- **WHAT YOU NEED TO DO**: Copy out each line of the data that holds the string "leerstoel".

- **DATASET RECORDS**:
= = = = =
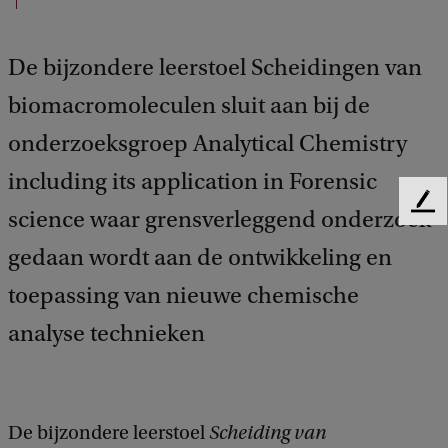
De bijzondere leerstoel Scheidingen van
biomacromoleculen sluit aan bij de
onderzoeksgroep Analytical Chemistry
including its application in Forensic
F
science waar grensverleggend onderzoek
e
gedaan wordt aan de ontwikkeling en
e
d
toepassing van nieuwe chemische
b
a
analyse technieken
c
k
De bijzondere leerstoel
Scheiding van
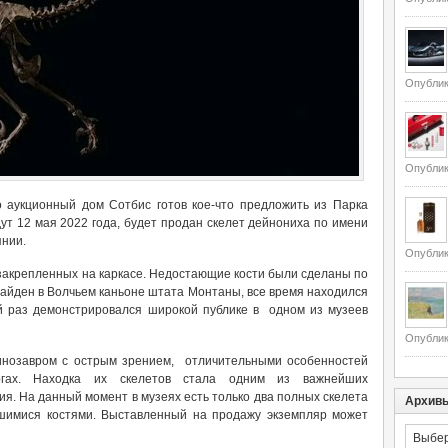
Опублик
Опублик
о аукционный дом Сотбис готов кое-что предложить из Парка
ут 12 мая 2022 года, будет продан скелет дейнониха по имени
янии.
Опублик
 закрепленных на каркасе. Недостающие кости были сделаны по
найден в Волчьем каньоне штата Монтаны, все время находился
й раз демонстрировался широкой публике в одном из музеев
Опублик
нозавром с острым зрением, отличительными особенностей
гах. Находка их скелетов стала одним из важнейших
ия. На данный момент в музеях есть только два полных скелета
Архив
вшимися костями. Выставленный на продажу экземпляр может
Архивы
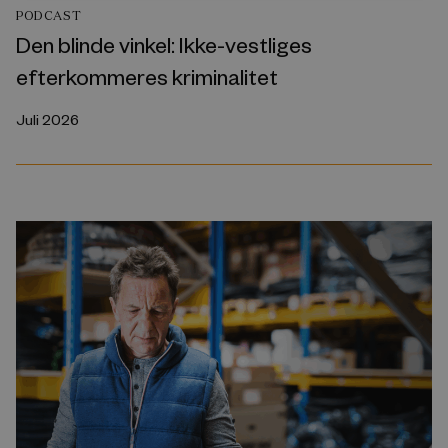
PODCAST
Den blinde vinkel: Ikke-vestliges
efterkommeres kriminalitet
Juli 2026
= = = = =
- **FINAL ANSWER**:
De bijzondere leerstoel Scheidingen van
De bijzondere leerstoel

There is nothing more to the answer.